01.11.2007

Troisième mouvement - Concerto n°4

Le troisième mouvement est de loin mon préféré ! Il commence tout de suite par une joie immense. On retrouve l’espoir du premier mouvement mais avec quelque chose en plus…de la joie, une vitalité inexprimable.
Sans vouloir me répéter, le dialogue est là ! Mais cette fois plus que jamais, l’orchestre et le piano se répondent vraiment car ils jouent quasiment les mêmes phrases ! D’ailleurs j’adore comment commence le piano avec cette si jolie fraîcheur ! L’orchestre suit avec une grande ampleur…on sort les violoncelles, tous les violons, du grave à l’aigue, tout cela dans une grande gaîté. C’est très beau. Et puis…une « pause ». Pause que l’on retrouve ensuite souvent dans le mouvement : les graves de l’orchestre jouent une note qu’ils tiennent longtemps pendant que le piano joue quelque chose de beaucoup plus lent et doux par rapport à la gaîté du début.

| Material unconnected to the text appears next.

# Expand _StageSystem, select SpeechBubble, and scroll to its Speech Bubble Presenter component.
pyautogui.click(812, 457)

On s’y attendait : l’orchestre répond par la même mélodie, qui s’amplifie au fur et à mesure qu’elle monte en nuances (j’adore ce moment où on sent que des voix se rajoutent petit à petit dans l’orchestre, ça donne un sentiment d’une chose très belle qui monte encore et encore, s’amplifie par les graves, c’est très impressionnant).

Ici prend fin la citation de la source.